We went to a taco joint in a strip mall in Pleasant Hill. Give me ONE REASON why this paragraph should be any longer.

Our last skate destination was Brentwood. It is a fenced in park that requires full pads, and has a pad nanny to be sure that happens. I don’t mind too much, but for a career skate genius like Bram it’s annoying. We had to gird our refried beans to get in here and skate, aided by large coffees from that coffee chain monster with the lady on the cup. I know Kirk Read would have my head, but out in the towns with nothing but huh-yooj strip malls, it is my preferred choice. We hit the bowls and chatted with some fourteen-year-old kid who was very confident in his skills and possibly is an only child. After about forty-five minutes I noticed the adolescents were bickering, with Cieran earnestly trying to give Madison advice about skating and Madison annoyed with him for doing so. They spent half their time sitting on a bench in the park and quickly started complaining that we were wearing them out. It reminded me of that moment in the movie Greenberg when Ben Stiller says to the kids he’s hanging out with who are in their early twenties and therefore half his age (I UNDERSTAND, good sir.), “I’m glad I grew up when I did cos your parents were too perfect at parenting- all that baby Mozart and Dan Zane songs; you’re just so sincere and interested in things! There’s a confidence in you guys that’s horrifying. You’re all ADD and carpal tunnel. You wouldn’t know Agoraphobia if it bit you in the ass…” Looking at these kids I just felt like they had gone soft. Like their existence in this anxiety-motivated, electronics-shaped world of ectomorphs-rising made them unable to keep up with people over three times their age. There’s no reason we should be skating circles around them. But they are a sedentary people built for cogitating and while I love that they read a lot of books I think their characters are lacking. They have full personalities and complexity and will surely live rich and varied lives, but they are not tomorrow’s stevedores. I rue the recession of robustness.

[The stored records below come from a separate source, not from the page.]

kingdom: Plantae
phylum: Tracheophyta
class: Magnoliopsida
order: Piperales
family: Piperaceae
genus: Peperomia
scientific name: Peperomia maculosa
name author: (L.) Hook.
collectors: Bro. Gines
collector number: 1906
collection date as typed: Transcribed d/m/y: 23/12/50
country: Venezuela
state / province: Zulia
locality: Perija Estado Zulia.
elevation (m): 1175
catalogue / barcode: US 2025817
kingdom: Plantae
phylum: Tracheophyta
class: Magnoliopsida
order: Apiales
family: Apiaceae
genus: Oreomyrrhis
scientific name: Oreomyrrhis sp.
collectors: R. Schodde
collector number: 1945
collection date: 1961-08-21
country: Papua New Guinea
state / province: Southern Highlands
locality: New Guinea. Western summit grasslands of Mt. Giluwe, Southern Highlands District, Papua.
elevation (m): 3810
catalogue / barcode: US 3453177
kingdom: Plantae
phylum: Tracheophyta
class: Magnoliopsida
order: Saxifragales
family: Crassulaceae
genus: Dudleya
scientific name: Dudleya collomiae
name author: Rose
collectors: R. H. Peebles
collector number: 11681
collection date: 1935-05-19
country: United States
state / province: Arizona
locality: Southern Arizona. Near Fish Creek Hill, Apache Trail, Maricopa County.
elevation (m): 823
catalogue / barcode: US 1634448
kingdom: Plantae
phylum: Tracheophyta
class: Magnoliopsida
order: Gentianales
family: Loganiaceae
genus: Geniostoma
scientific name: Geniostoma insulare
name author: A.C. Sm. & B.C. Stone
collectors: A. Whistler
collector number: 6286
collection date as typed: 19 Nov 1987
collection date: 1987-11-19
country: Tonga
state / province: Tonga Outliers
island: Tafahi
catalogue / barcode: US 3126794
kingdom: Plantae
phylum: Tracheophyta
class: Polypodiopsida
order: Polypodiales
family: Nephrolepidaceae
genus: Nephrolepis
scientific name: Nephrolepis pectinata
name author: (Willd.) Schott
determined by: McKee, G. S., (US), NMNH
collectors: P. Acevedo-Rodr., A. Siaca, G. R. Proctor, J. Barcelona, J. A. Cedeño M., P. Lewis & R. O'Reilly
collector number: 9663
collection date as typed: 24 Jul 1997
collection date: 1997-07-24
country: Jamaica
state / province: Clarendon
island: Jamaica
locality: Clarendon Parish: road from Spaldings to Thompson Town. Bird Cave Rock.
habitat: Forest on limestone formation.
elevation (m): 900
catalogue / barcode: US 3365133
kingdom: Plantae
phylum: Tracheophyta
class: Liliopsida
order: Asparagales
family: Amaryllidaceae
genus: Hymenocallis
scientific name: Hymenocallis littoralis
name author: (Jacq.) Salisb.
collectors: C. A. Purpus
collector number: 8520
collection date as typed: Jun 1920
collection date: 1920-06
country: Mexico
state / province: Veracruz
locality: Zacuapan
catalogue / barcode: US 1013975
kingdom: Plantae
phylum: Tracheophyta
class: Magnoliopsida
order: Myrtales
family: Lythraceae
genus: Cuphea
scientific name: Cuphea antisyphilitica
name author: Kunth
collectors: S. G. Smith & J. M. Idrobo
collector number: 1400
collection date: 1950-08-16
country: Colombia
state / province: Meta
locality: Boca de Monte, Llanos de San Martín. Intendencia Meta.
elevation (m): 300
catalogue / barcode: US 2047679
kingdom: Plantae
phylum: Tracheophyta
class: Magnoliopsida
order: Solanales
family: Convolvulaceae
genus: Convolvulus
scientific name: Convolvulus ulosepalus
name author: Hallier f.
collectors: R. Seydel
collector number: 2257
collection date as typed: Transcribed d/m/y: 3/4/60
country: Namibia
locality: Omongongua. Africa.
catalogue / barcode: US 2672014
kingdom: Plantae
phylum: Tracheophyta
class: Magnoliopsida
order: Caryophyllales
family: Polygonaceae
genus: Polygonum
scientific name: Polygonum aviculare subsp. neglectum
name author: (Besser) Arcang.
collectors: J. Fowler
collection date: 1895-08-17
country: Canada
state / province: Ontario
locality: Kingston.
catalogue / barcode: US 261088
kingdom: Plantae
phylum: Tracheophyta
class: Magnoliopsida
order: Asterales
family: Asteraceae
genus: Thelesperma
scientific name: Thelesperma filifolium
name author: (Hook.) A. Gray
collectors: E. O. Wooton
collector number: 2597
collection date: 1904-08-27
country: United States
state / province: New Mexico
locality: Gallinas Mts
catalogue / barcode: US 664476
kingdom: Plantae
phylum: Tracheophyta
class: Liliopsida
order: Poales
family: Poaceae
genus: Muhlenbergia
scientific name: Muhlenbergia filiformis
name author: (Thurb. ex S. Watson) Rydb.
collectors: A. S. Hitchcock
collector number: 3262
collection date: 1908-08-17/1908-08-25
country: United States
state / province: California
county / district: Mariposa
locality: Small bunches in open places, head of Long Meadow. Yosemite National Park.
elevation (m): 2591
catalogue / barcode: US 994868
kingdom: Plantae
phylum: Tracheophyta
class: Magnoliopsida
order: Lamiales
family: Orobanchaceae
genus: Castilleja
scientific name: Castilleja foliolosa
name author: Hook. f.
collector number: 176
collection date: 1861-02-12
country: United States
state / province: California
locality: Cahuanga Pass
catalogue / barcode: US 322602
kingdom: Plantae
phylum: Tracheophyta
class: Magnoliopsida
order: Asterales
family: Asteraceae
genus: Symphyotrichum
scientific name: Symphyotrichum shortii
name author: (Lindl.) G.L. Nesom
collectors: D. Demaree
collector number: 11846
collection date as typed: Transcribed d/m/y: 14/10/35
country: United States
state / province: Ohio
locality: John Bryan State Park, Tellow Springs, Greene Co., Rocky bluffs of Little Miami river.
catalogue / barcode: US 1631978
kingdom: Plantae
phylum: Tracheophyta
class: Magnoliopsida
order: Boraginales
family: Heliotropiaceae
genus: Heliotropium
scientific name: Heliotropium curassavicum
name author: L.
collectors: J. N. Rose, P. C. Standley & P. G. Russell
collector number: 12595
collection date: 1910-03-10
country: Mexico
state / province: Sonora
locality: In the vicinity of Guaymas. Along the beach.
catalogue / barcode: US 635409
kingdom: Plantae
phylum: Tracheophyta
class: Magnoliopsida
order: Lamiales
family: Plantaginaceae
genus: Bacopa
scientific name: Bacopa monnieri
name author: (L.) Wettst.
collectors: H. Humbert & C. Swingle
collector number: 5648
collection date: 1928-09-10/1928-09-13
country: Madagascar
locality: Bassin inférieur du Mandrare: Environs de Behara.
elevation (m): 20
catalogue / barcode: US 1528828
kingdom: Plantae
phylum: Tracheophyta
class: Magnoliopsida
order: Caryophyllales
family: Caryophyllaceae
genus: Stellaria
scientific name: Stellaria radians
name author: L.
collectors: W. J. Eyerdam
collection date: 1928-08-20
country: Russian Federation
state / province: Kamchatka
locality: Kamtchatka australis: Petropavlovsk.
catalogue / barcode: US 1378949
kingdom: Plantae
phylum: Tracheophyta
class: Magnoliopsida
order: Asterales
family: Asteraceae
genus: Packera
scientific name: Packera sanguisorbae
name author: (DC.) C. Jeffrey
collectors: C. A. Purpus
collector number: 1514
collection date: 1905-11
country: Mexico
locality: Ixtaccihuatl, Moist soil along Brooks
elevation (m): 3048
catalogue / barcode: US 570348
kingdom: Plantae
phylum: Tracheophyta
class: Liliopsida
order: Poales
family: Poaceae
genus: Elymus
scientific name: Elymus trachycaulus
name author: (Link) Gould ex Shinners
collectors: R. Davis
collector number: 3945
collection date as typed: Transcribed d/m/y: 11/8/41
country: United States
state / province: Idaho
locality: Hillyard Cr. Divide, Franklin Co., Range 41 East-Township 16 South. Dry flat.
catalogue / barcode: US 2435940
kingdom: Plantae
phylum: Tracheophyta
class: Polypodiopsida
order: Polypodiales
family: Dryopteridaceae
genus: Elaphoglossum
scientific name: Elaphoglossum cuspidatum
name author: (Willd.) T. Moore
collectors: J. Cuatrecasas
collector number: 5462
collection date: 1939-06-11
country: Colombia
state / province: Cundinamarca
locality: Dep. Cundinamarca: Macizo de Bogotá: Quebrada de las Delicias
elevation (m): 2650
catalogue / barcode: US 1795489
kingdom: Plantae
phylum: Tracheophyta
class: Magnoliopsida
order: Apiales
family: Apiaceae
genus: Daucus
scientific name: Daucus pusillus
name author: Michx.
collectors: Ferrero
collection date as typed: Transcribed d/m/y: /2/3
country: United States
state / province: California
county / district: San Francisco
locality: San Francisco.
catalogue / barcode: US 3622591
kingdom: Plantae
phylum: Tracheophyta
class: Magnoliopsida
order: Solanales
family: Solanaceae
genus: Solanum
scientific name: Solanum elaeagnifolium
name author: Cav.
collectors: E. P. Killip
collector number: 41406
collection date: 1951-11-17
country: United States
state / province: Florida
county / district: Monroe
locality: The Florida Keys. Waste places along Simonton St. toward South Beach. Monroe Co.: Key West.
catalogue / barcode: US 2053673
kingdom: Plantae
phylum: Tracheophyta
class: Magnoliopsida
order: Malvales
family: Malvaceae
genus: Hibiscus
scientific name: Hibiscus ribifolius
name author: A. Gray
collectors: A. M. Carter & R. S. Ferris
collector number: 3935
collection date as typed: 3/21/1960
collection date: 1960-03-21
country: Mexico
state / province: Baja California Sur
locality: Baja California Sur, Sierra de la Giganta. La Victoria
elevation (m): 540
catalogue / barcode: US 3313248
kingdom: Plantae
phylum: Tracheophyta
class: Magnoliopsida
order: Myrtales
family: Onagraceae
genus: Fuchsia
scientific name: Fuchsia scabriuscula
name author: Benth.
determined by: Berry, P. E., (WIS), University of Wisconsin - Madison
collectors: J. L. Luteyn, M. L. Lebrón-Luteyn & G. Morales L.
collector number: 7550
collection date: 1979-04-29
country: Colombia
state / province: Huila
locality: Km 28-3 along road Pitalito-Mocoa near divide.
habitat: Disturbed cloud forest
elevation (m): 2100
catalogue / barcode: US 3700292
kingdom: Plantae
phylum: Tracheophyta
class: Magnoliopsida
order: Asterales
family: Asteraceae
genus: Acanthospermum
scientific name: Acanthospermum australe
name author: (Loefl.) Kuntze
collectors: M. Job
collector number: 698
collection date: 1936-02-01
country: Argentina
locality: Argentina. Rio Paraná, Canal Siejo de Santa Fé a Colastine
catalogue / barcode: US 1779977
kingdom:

Madison fell again and we left. There was an ice cream truck outside so they all got ice cream and piled in the van. We started driving then realized it was time for beer, so we found a BevMo, where they actually have gluten-free beer. We cracked a few open and drove home under gorgeous clouds and big sky. We watched a BART train climb up a stretch of the 580 and talked about photography. The kids slept.